Preparing Tenancy Agreements
After having sourced your tenancy agreement and found your tenant, you need to get it ready for your tenant to sign. Here are a few tips for you:
- Make sure that you have all spellings correct, e.g. the address of the property and the names of the landlord and tenant.
- If possible have the agreement details typed rather than handwritten. Handwriting is often hard to read, and if it is misread this could cause confusion.
- Generally, try to have the agreement looking clear and professional. A scruffy photocopy with scrawled handwriting will not reflect well on you as a landlord. After all, this is the document which will govern how the tenancy operates, and may well one day be scrutinised by a Judge (for example if you need to evict the tenant). Take care with it.
- You need to have two copies, one for the tenant and one for you. Traditionally the landlord will sign one copy and the tenants will sign another, and then swap them over, so both have a copy of the agreement signed by the other. However, there is no harm in having both parties sign both copies. You only do one copy for the tenants even if there are several of them.
- If there is more than one tenant sharing on a joint and several basis, they should all sign the same agreement (although see this post about multiple counterparts).
- If there are any other documents to attach (such as house rules, insurance policy terms, head-lease etc) they should be referred to in the man tenancy document and initialled and dated by both parties at the same time as the tenancy agreement is signed.
Signature
So far as a signature is concerned, the first thing to say is that if at all possible you should make sure you have a tenancy agreement with all the tenants’ original signatures on before you let them into the property.

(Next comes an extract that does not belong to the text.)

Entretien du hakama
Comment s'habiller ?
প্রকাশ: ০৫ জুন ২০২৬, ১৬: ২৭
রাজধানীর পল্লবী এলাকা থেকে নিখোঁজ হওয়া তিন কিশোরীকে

Photocopies or scanned copies could prove problematic and are not recommended. Although I understand that some landlords have done this without problems – maybe this is because they have had good tenants and the validity of the tenancy agreement has not been called into question.
Under no circumstances should you let the tenants into the property before signing the tenancy agreement.
Once they are in, they can, legally, refuse to sign anything (whatever they may have told you previously), and the only way you can get them out is via a court order for possession.
Signature by agents
Strictly speaking, where agents are instructed, the landlord should rather than the letting agent (unless the agent has power of attorney). This also gives protection to the agents as it will be hard for the landlord to turn around later and say that there was something wrong with it. However, agents often do
However, agents often do sign for their landlords and I have not heard of this, in practice, causing any major problems (other than landlords being annoyed if they were not told first).
Signature as a deed
Some tenancies need to be ‘signed as a deed’. What does that mean? It means, basically, that the tenancy agreement should say it is signed as a deed, and the signature should be witnessed by someone independent who also signed to confirm this. This witness need to be someone other than the other party to the agreement!
As mentioned on Day 13, because a tenancy agreement is a ‘document of title’, it needs to be signed as a deed unless the exception set out in section 54 of the Law of Property Act 1925 applies. This section says that so long as
- the term is less than three years,
- the tenant is paying a market rent, and
- the term starts immediately,
the tenancy will be valid if there is just a signature.
So if you are arranging for the tenancy agreement to be signed by the tenants a long time before they are due to move in, or if you want to give the tenant a three-year term, or if you have agreed to an exceptionally cheap rent, you will need to sign as a deed.
Electronic signatures
What about electronic signatures? This is increasingly done nowadays. My view is that it is effective, although there could technically be a problem if people later claim that they were not the person signed online and so cannot be held liable as a tenant. In practice, however, this does not seem to happen and most systems have safeguards to try and prevent this.
I wrote a post about electronic signatures a few years ago here and have not really changed my mind much about this since. Although since then we have had the right to rent check rules – so as you need to have a face to face meeting with the tenant for that anyway, you may as well get them to sign the tenancy at the same time.